Minggu, 14 Oktober 2012

Menentukan Prosedur Recovery

Disaster recovery planning adalah suatu pernyataan yang menyeluruh mengenai tindakankonsisten yang harus diambil sebelum, selama, dan setelah suatu peristiwa yang mengganggu yang menyebabkan suatu kerugian penting sumber daya sistem informasi. Disaster recovery plan adalah prosedur untuk merespons suatu keadaan darurat, menyediakan backup operasi selama gangguan terjadi, dan mengelola pemulihan dan menyelamatkan proses sesudahnya. Sasaran pokok disaster recover plan adalah untuk menyediakan kemampuan dalam menerapkan proses kritis di lokasi lain dan mengembalikannya ke lokasi dan kondisi semula dalam suatu batasan waktu yang memperkecil kerugian kepada organisasi, dengan pelaksanaan prosedur recovery yang cepat.

Tujuan dan Sasaran DRP :

Tujuan DRP yang utama adalah untuk menyediakan suatu cara yang terorganisir untuk membuat keputusan jika suatu peristiwa yang mengganggu terjadi. Tujuan disaster recovery plan adalah untuk mengurangi kebingungan organisasi dan meningkatkan kemampuan organisasi untuk berhubungan dengan krisis tersebut.
Sesungguhnya, ketika suatu peristiwa yang mengganggu terjadi, organisasi tidak akan mempunyai kemampuan untuk menciptakan dan melaksanakan suatu rencana pemulihan dengan segera. Oleh karena itu, jumlah perencanaan dan pengujian yang telah dilakukan sebelumnya akan menentukan kemampuan organisasi tersebut dalam mengangani suatu bencana.


DRP mempunyai banyak sasaran, dan masing-masing sasaran tersebut penting. Sasaran-sasaran tersebut meliputi:
 Melindungi suatu organisasi dari kegagalan penyediaan jasa komputer.
 Memperkecil risiko keterlambatan suatu organisasi dalam menyediakan jasa
 Menjamin keandalan sistem melalui pengujian dan simulasi
 Memperkecil pengambilan keputusan oleh personil selama suatu bencana.

Tugas yang Dikerjakan:
**1.** Menurut teks tentang prosedur recovery, apa tujuan utama DRP?
**2.** Tulis ulang kata demi kata bagian teks tentang prosedur recovery mulai dari "Tujuan DRP yang" sampai dengan "mengangani suatu bencana.".

Data yang Ditampilkan:
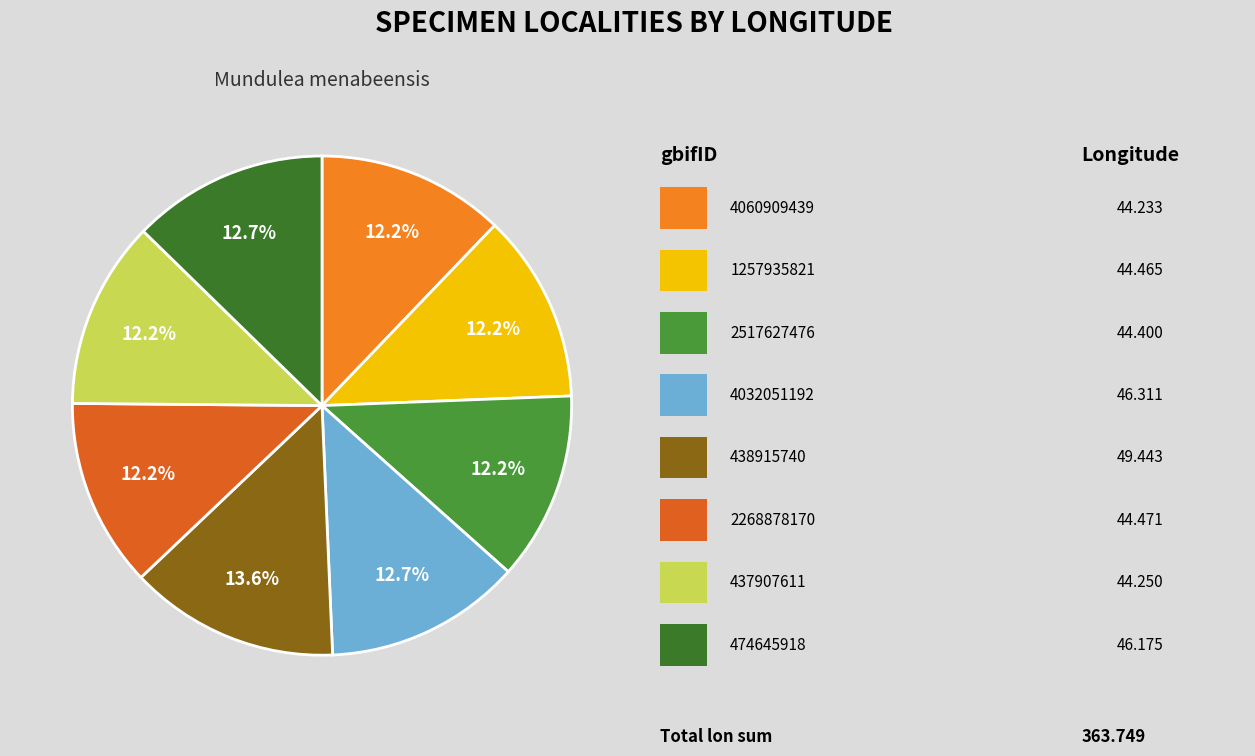

What is the smallest slice in the pie chart?

4060909439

Jawaban Latihan:
**1.** Tujuan utamanya adalah menyediakan suatu cara yang terorganisir untuk membuat keputusan jika suatu peristiwa yang mengganggu terjadi.

**2.**
Tujuan DRP yang utama adalah untuk menyediakan suatu cara yang terorganisir untuk membuat keputusan jika suatu peristiwa yang mengganggu terjadi. Tujuan disaster recovery plan adalah untuk mengurangi kebingungan organisasi dan meningkatkan kemampuan organisasi untuk berhubungan dengan krisis tersebut.
Sesungguhnya, ketika suatu peristiwa yang mengganggu terjadi, organisasi tidak akan mempunyai kemampuan untuk menciptakan dan melaksanakan suatu rencana pemulihan dengan segera. Oleh karena itu, jumlah perencanaan dan pengujian yang telah dilakukan sebelumnya akan menentukan kemampuan organisasi tersebut dalam mengangani suatu bencana.